Directions ::
Which lines in the items below contain the word "Lights"? Pick out each one, treating uppercase and lowercase letters as different.

(Saved data entries)
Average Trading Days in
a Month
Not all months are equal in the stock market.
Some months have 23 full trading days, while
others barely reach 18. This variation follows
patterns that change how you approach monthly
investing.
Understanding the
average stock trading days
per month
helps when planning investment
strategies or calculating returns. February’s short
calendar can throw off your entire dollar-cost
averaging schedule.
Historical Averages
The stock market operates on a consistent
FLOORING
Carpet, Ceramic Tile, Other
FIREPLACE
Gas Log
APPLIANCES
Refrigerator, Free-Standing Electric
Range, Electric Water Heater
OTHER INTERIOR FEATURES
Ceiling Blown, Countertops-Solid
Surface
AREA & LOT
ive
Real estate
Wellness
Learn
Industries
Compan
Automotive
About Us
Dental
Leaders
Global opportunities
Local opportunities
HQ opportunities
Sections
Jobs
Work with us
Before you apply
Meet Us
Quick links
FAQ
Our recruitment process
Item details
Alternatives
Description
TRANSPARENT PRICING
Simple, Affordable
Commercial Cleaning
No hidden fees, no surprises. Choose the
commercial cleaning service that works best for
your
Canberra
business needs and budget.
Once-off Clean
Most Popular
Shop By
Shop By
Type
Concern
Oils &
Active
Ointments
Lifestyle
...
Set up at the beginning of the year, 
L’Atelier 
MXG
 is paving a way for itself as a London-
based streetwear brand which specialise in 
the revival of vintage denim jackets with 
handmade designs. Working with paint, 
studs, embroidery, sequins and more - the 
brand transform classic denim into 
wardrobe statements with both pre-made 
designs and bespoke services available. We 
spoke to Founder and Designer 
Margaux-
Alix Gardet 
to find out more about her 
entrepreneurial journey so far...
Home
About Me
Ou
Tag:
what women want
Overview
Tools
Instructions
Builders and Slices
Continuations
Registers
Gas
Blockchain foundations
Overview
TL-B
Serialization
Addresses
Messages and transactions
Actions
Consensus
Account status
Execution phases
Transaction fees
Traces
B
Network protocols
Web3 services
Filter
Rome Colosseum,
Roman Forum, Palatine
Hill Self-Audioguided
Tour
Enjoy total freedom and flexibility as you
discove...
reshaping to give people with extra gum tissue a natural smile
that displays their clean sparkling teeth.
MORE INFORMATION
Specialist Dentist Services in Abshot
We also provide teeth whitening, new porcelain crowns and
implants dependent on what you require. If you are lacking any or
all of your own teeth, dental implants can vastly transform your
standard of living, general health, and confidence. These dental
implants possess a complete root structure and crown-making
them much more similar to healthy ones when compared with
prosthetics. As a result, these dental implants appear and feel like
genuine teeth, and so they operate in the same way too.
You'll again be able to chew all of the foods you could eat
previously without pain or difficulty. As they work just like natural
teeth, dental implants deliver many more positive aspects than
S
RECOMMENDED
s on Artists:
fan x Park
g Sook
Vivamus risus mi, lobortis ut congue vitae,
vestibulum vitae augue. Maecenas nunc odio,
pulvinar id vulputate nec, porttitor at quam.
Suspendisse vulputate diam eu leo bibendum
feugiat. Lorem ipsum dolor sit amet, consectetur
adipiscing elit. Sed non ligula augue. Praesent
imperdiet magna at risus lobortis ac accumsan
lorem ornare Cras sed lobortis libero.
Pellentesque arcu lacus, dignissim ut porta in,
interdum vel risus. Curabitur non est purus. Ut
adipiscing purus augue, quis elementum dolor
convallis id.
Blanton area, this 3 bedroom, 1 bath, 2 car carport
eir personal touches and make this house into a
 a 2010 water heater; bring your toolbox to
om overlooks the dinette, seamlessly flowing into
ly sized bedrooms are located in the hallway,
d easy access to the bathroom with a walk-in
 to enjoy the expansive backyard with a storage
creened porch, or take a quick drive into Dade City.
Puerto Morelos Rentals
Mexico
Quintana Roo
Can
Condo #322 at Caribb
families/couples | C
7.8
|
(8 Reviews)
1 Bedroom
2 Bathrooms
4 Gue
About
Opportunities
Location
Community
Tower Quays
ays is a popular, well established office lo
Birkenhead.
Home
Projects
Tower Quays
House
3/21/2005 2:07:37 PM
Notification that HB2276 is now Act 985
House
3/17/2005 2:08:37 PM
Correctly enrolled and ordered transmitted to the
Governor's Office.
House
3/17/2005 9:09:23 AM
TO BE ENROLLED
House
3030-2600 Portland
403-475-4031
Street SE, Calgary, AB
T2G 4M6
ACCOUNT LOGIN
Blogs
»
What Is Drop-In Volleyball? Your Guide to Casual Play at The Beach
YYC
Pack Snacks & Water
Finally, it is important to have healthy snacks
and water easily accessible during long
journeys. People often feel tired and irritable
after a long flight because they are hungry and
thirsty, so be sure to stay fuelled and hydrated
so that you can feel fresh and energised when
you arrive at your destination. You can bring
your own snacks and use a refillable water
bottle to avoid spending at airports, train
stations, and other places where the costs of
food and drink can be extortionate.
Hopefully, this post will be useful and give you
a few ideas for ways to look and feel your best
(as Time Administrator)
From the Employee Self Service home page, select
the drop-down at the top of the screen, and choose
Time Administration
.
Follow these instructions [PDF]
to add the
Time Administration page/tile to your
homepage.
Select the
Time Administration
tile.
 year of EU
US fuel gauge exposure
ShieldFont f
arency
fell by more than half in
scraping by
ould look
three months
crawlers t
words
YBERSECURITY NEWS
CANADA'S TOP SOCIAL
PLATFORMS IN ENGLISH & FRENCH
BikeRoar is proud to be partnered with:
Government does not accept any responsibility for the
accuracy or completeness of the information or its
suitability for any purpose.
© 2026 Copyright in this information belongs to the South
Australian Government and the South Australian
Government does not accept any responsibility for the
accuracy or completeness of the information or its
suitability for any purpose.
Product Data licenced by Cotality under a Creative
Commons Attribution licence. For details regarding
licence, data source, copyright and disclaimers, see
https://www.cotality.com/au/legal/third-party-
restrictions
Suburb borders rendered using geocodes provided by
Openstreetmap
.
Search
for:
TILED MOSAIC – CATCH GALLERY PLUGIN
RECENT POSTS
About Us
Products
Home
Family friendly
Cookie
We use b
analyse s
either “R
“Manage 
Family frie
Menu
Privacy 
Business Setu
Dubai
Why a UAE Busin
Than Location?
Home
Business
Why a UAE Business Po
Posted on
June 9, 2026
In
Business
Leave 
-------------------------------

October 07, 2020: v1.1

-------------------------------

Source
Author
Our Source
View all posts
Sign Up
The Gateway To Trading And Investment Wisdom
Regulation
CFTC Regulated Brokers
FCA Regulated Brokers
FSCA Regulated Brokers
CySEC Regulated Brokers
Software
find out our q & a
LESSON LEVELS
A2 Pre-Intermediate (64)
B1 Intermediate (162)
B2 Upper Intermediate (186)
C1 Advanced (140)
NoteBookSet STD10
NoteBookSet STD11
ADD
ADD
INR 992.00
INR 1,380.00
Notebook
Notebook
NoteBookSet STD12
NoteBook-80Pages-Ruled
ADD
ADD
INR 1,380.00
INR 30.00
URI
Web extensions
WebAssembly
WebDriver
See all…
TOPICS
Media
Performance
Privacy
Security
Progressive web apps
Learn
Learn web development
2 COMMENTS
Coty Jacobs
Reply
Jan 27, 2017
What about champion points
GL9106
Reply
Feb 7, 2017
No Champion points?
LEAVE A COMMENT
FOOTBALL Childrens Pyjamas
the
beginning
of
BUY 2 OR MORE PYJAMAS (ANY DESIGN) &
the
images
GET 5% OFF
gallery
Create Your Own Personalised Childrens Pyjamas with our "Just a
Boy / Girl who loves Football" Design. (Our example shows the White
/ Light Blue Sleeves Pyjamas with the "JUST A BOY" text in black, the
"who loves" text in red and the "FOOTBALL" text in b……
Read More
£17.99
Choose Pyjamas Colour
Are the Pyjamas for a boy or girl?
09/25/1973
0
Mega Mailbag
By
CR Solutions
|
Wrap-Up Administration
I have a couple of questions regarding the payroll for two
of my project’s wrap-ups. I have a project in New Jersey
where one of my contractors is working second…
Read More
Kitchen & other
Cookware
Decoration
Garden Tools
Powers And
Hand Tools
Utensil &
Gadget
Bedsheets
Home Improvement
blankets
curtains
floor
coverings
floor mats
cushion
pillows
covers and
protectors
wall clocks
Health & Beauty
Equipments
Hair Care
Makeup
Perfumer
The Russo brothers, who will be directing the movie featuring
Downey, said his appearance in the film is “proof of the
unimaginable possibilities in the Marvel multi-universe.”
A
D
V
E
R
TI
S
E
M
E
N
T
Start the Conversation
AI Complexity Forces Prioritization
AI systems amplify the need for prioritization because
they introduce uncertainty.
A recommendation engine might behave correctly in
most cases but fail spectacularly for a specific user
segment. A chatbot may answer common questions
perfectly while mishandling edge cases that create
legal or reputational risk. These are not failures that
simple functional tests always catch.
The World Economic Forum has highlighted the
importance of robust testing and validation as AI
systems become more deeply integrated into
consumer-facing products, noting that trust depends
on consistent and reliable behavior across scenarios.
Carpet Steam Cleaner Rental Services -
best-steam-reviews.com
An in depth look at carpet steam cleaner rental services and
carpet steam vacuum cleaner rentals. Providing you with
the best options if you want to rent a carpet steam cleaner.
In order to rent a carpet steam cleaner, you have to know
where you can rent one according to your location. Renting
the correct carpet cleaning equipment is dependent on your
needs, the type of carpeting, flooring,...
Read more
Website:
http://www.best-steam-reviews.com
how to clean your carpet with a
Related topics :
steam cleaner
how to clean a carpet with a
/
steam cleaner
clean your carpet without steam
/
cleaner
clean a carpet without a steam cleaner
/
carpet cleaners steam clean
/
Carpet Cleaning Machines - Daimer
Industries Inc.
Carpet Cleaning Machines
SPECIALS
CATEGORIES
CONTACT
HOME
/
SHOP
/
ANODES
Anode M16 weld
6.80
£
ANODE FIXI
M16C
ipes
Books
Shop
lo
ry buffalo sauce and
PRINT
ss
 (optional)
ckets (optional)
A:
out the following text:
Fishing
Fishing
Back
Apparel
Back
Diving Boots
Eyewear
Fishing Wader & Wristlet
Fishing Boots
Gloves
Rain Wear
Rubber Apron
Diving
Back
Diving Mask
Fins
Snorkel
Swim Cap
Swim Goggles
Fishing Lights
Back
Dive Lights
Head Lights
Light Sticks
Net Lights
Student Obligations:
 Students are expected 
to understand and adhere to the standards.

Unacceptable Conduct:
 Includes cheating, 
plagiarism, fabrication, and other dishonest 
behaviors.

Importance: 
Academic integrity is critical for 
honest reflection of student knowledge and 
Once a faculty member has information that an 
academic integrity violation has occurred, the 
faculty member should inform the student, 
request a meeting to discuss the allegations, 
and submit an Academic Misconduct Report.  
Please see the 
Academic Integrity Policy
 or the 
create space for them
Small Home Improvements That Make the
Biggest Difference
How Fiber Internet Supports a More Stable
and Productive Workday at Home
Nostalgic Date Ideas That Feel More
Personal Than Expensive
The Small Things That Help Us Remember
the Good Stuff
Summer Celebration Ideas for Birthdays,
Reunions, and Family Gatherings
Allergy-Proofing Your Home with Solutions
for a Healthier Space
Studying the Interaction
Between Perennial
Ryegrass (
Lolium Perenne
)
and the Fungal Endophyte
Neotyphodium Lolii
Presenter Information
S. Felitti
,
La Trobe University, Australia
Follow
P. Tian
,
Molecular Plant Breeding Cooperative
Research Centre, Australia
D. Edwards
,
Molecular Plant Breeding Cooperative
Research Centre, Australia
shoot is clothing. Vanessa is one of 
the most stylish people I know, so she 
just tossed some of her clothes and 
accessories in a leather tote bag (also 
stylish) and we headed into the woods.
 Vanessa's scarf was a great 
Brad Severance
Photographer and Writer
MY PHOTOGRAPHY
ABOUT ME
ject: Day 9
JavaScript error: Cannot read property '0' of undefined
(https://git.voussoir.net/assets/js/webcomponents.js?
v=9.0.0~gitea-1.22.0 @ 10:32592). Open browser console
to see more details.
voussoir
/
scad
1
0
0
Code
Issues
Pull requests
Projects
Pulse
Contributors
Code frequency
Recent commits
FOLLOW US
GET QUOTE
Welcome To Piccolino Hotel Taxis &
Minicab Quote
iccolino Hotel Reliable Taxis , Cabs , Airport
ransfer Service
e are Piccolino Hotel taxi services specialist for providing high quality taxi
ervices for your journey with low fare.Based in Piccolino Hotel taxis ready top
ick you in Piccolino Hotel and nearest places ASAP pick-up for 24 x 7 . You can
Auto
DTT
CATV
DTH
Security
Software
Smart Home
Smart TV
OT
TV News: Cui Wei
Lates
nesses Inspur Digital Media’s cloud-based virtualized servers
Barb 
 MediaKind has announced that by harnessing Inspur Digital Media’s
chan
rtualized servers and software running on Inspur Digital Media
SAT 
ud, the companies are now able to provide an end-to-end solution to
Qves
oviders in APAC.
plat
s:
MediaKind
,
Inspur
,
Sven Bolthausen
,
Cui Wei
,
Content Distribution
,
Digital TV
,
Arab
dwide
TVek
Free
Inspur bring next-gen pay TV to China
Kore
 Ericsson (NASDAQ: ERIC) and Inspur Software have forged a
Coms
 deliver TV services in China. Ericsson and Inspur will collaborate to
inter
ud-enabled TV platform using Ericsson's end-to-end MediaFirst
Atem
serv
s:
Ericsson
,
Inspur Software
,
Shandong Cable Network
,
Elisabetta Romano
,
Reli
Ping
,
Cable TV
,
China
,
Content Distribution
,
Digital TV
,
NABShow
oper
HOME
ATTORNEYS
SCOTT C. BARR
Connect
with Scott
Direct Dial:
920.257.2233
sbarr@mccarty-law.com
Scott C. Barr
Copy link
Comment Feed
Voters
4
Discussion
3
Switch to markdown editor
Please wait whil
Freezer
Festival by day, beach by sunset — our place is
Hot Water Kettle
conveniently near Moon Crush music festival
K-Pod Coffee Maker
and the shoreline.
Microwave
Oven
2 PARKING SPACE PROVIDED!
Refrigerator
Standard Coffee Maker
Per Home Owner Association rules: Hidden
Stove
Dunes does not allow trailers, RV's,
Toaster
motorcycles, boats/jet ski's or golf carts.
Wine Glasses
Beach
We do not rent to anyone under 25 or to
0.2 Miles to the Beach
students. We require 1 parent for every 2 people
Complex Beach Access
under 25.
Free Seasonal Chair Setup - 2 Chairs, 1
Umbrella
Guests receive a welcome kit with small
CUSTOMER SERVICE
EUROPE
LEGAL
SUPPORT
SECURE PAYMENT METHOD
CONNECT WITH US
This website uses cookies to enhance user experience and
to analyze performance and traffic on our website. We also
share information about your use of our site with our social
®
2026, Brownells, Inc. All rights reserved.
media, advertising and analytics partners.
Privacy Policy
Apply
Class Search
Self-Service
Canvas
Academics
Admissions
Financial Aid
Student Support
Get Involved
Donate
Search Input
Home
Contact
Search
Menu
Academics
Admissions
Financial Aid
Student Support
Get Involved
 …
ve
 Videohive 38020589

Output ::
Fishing Lights
Dive Lights
Head Lights
Net Lights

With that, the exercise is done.